To do:
Retype, exactly as they stand, the lines from the start of the data to the line that contains "Кольца на несколько пальцев", both ends included. Leave the pictures out.

[Source data]
------

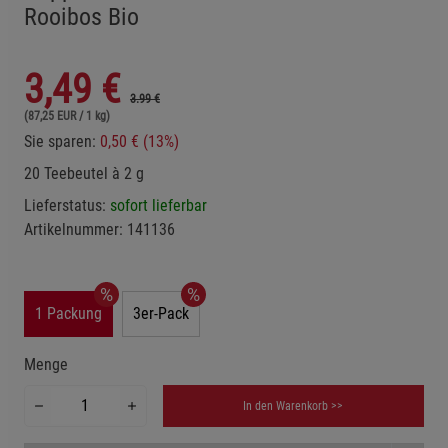
Rooibos Bio
3,49
€
3.99 €
(87,25 EUR / 1 kg)
Sie sparen:
0,50 € (13%)
20 Teebeutel à 2 g
Lieferstatus:
sofort lieferbar
Artikelnummer:
141136
1 Packung
3er-Pack
Menge
In den Warenkorb >>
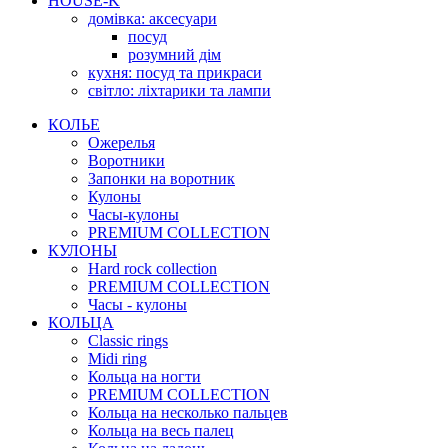
HOUSE-K
домівка: аксесуари
посуд
розумний дім
кухня: посуд та прикраси
світло: ліхтарики та лампи
КОЛЬЕ
Ожерелья
Воротники
Запонки на воротник
Кулоны
Часы-кулоны
PREMIUM COLLECTION
КУЛОНЫ
Hard rock collection
PREMIUM COLLECTION
Часы - кулоны
КОЛЬЦА
Classic rings
Midi ring
Кольца на ногти
PREMIUM COLLECTION
Кольца на несколько пальцев
Кольца на весь палец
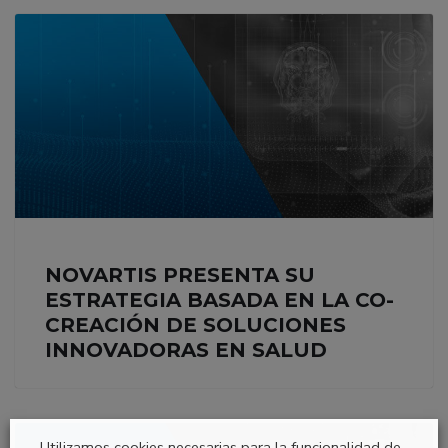
NOVARTIS PRESENTA SU
ESTRATEGIA BASADA EN LA CO-
CREACIÓN DE SOLUCIONES
INNOVADORAS EN SALUD
Utilizamos cookies necesarias para la funcionalidad de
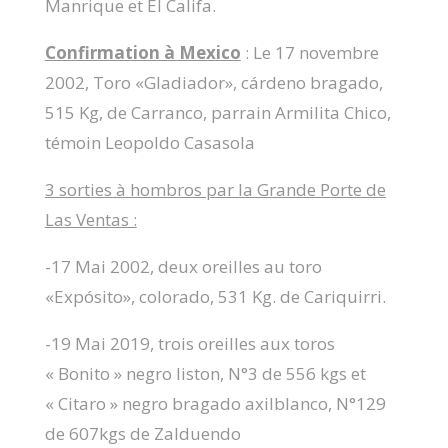
Manrique et El Califa.
Confirmation à Mexico
: Le 17 novembre
2002, Toro «Gladiador», cárdeno bragado,
515 Kg, de Carranco, parrain Armilita Chico,
témoin Leopoldo Casasola
3 sorties à hombros par la Grande Porte de
Las Ventas :
-17 Mai 2002, deux oreilles au toro
«Expósito», colorado, 531 Kg. de Cariquirri.
-19 Mai 2019, trois oreilles aux toros
« Bonito » negro liston, N°3 de 556 kgs et
« Citaro » negro bragado axilblanco, N°129
de 607kgs de Zalduendo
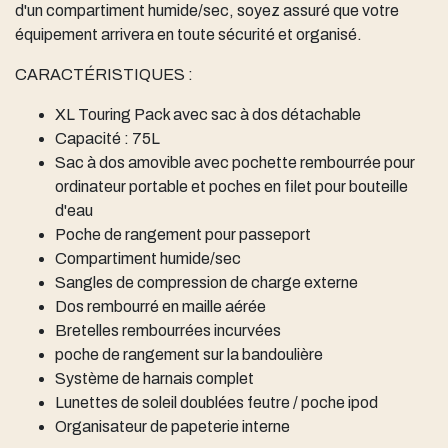
d'un compartiment humide/sec, soyez assuré que votre
équipement arrivera en toute sécurité et organisé.
CARACTÉRISTIQUES :
XL Touring Pack avec sac à dos détachable
Capacité : 75L
Sac à dos amovible avec pochette rembourrée pour
ordinateur portable et poches en filet pour bouteille
d'eau
Poche de rangement pour passeport
Compartiment humide/sec
Sangles de compression de charge externe
Dos rembourré en maille aérée
Bretelles rembourrées incurvées
poche de rangement sur la bandoulière
Système de harnais complet
Lunettes de soleil doublées feutre / poche ipod
Organisateur de papeterie interne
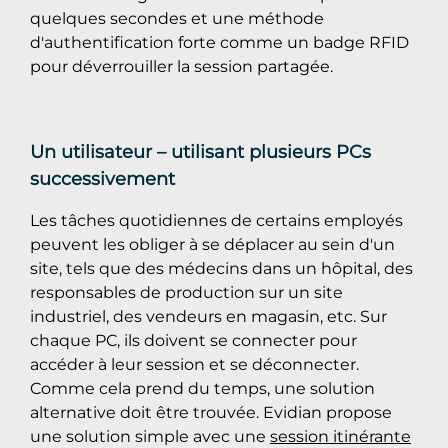
quelques secondes et une méthode
d'authentification forte comme un badge RFID
pour déverrouiller la session partagée.
Un utilisateur – utilisant plusieurs PCs
successivement
Les tâches quotidiennes de certains employés
peuvent les obliger à se déplacer au sein d'un
site, tels que des médecins dans un hôpital, des
responsables de production sur un site
industriel, des vendeurs en magasin, etc. Sur
chaque PC, ils doivent se connecter pour
accéder à leur session et se déconnecter.
Comme cela prend du temps, une solution
alternative doit être trouvée. Evidian propose
une solution simple avec une
session itinérante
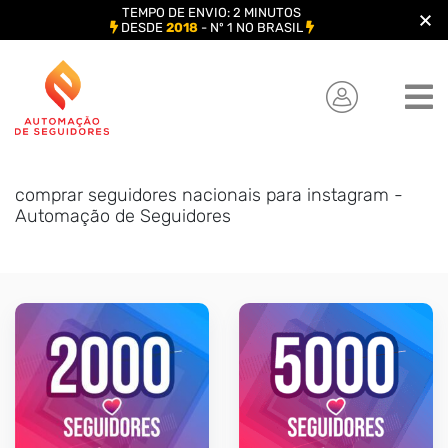
TEMPO DE ENVIO: 2 MINUTOS
DESDE
2018
- Nº 1 NO BRASIL
Skip
to
content
comprar seguidores nacionais para instagram -
Automação de Seguidores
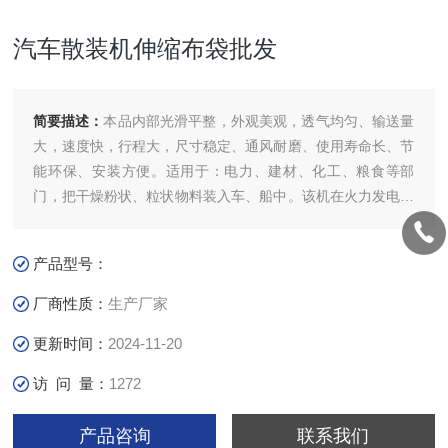
汽车散装机伸缩布袋批发
简要描述：
本品内部光滑平整，外观美观，透气均匀、输送量
大，速度快，行程大，尺寸稳定、通风耐磨、使用寿命长、节
能环保、安装方便。适用于：电力、建材、化工、粮食等部
门，把干燥粉状、粒状物料装入车、船中。该机在火力发电厂
主要用于干式除尘器、灰斗或贮灰库、渣库下装车、装船。汽
车散装机伸缩布袋批发，汽车散装机伸缩布袋价格
产品型号：
厂商性质：
生产厂家
更新时间：
2024-11-20
访 问 量：
1272
产品咨询
联系我们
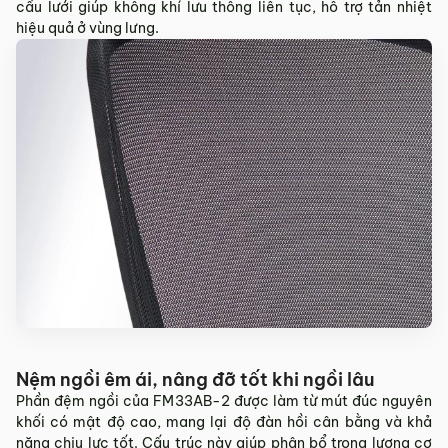
Sản phẩm mới đã quá thời gian 3 ngày kể từ ngày nhận
cấu lưới giúp không khí lưu thông liên tục, hỗ trợ tản nhiệt
hàng.
hiệu quả ở vùng lưng.
Mọi thông tin cần hỗ trợ và giải đáp vui lòng liên hệ MyChair
qua:
Hotline:
0942 902 468
(Call, Zalo)
Email:
info@mychair.vn
Nệm ngồi êm ái, nâng đỡ tốt khi ngồi lâu
Phần đệm ngồi của FM33AB-2 được làm từ mút đúc nguyên
khối có mật độ cao, mang lại độ đàn hồi cân bằng và khả
năng chịu lực tốt. Cấu trúc này giúp phân bổ trọng lượng cơ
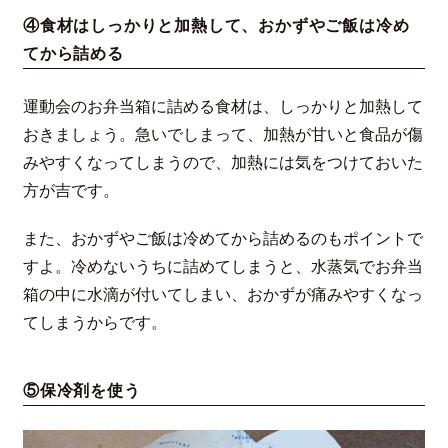
④食材はしっかりと加熱して、おかずやご飯は冷め
てから詰める
運動会のお弁当箱に詰める食材は、しっかりと加熱して
おきましょう。急いでしまって、加熱が甘いと食品が傷
みやすくなってしまうので、加熱には気をつけておいた
方が吉です。
また、おかずやご飯は冷めてから詰めるのもポイントで
すよ。冷めないうちに詰めてしまうと、水蒸気でお弁当
箱の中に水滴が付いてしまい、おかずが痛みやすくなっ
てしまうからです。
⑤保冷剤を使う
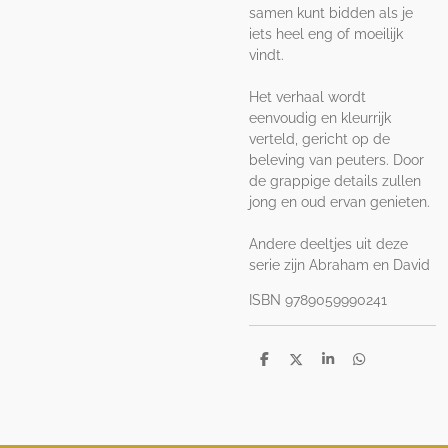
samen kunt bidden als je
iets heel eng of moeilijk
vindt.
Het verhaal wordt
eenvoudig en kleurrijk
verteld, gericht op de
beleving van peuters. Door
de grappige details zullen
jong en oud ervan genieten.
Andere deeltjes uit deze
serie zijn Abraham en David
ISBN 9789059990241
D
D
S
D
e
e
h
e
l
e
a
l
e
l
r
e
n
e
n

------

Answer space:
Rooibos Bio
3,49
€
3.99 €
(87,25 EUR / 1 kg)
Sie sparen:
0,50 € (13%)
20 Teebeutel à 2 g
Lieferstatus:
sofort lieferbar
Artikelnummer:
141136
1 Packung
3er-Pack
Menge
In den Warenkorb >>
HOUSE-K
домівка: аксесуари
посуд
розумний дім
кухня: посуд та прикраси
світло: ліхтарики та лампи
КОЛЬЕ
Ожерелья
Воротники
Запонки на воротник
Кулоны
Часы-кулоны
PREMIUM COLLECTION
КУЛОНЫ
Hard rock collection
PREMIUM COLLECTION
Часы - кулоны
КОЛЬЦА
Classic rings
Midi ring
Кольца на ногти
PREMIUM COLLECTION
Кольца на несколько пальцев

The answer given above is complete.